| PROBLEM TO SOLVE |
As the answer, set down the lines below from the one containing "index tip: (212, 96)" through the one containing "pinky tip: (162, 184)", exactly and inclusively, and no others.

| MATERIALS PROVIDED |
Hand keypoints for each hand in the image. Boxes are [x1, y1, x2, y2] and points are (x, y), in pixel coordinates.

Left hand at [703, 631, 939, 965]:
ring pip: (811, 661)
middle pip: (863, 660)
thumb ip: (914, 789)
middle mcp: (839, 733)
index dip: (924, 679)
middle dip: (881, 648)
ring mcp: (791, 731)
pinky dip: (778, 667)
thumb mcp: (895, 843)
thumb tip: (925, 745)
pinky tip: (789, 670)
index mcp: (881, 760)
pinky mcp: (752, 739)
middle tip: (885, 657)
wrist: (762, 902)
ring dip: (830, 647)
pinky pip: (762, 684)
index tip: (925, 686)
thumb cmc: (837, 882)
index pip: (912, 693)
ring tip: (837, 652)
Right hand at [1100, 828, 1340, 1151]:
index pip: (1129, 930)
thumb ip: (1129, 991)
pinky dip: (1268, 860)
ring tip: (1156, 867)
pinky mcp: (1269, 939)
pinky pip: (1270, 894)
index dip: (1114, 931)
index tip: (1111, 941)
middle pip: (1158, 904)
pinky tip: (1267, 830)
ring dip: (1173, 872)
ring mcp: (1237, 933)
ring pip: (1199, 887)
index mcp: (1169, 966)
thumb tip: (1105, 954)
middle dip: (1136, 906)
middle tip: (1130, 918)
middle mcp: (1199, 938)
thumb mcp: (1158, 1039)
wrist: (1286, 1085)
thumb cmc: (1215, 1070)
...
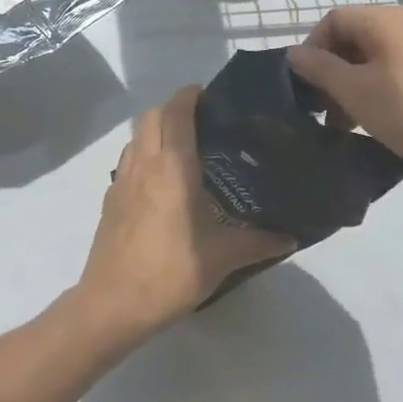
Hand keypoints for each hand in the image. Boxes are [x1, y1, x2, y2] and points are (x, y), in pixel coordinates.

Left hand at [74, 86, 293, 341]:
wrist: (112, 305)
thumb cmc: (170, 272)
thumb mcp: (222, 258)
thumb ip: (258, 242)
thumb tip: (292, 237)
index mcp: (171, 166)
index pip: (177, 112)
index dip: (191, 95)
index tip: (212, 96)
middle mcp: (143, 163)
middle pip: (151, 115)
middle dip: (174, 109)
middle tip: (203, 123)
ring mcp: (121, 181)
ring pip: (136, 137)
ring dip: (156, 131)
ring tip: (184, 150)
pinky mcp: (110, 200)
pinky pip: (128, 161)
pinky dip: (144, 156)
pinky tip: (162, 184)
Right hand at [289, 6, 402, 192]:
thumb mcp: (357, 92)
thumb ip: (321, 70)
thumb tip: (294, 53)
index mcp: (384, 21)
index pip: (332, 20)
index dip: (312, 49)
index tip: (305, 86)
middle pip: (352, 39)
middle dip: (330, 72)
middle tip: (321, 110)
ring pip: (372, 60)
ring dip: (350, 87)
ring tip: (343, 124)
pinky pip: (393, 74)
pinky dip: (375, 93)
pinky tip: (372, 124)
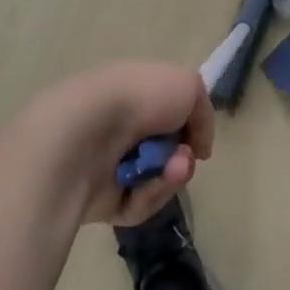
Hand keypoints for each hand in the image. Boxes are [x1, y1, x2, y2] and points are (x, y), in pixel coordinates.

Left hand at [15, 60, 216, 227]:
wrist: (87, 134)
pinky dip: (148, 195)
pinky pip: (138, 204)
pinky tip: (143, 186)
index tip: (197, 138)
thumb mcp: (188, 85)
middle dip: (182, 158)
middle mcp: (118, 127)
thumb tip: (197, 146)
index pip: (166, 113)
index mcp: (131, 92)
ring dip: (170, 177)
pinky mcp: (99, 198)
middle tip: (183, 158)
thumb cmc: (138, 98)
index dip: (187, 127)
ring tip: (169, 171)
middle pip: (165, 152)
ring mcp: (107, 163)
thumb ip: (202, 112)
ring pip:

| RESPONSE |
index tip: (212, 96)
middle mcp: (143, 163)
middle pip: (151, 115)
middle dip: (174, 109)
middle tip: (203, 123)
ring mcp: (121, 181)
ring pip: (136, 137)
ring dip: (156, 131)
ring tip: (184, 150)
pinky mcp: (110, 200)
pinky pip: (128, 161)
pinky dip: (144, 156)
pinky tip: (162, 184)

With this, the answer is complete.